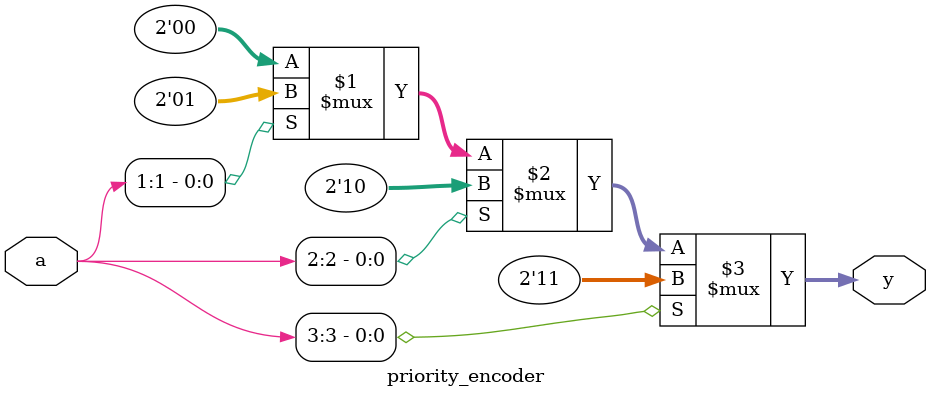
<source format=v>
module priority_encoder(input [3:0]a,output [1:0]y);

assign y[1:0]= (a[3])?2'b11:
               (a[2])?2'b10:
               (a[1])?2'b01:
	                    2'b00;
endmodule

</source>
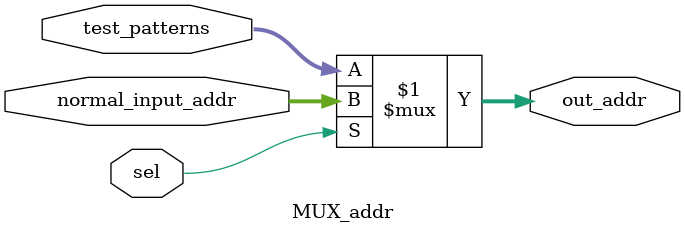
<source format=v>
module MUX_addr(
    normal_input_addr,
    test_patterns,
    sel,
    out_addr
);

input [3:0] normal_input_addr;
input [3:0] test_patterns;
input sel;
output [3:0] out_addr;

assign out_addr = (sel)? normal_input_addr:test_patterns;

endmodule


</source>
━━━━━━━━
→ **EXERCISE OBJECTIVE**
The records above must be repeated in full and exactly, but without any of the pictures.

→ **TASK SOLUTION**
<source format=v>
module priority_encoder(input [3:0]a,output [1:0]y);

assign y[1:0]= (a[3])?2'b11:
               (a[2])?2'b10:
               (a[1])?2'b01:
	                    2'b00;
endmodule

</source>
<source format=v>
module MUX_addr(
    normal_input_addr,
    test_patterns,
    sel,
    out_addr
);

input [3:0] normal_input_addr;
input [3:0] test_patterns;
input sel;
output [3:0] out_addr;

assign out_addr = (sel)? normal_input_addr:test_patterns;

endmodule


</source>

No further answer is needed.